• [WORK TO BE COMPLETED]:
Reproduce every line of the records below word for word, keeping their order. Leave out the picture lines.

[Data items]
- - - -

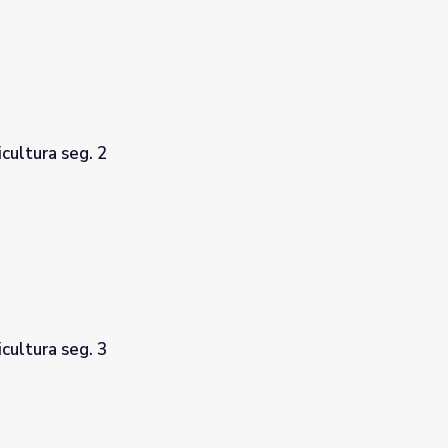
ultura seg. 2
ultura seg. 3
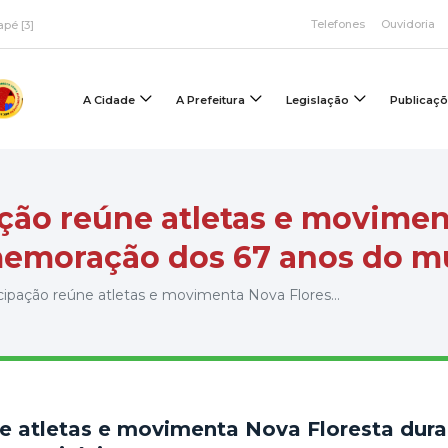
Telefones
Ouvidoria
apé [3]
A Cidade
A Prefeitura
Legislação
Publicaç
ção reúne atletas e movime
memoração dos 67 anos do m
ipação reúne atletas e movimenta Nova Flores...
e atletas e movimenta Nova Floresta dura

- - - -

• [EXERCISE RESPONSE]:
ultura seg. 2
ultura seg. 3
Telefones
Ouvidoria
apé [3]
A Cidade
A Prefeitura
Legislação
Publicaç
ção reúne atletas e movime
memoração dos 67 anos do m
ipação reúne atletas e movimenta Nova Flores...
e atletas e movimenta Nova Floresta dura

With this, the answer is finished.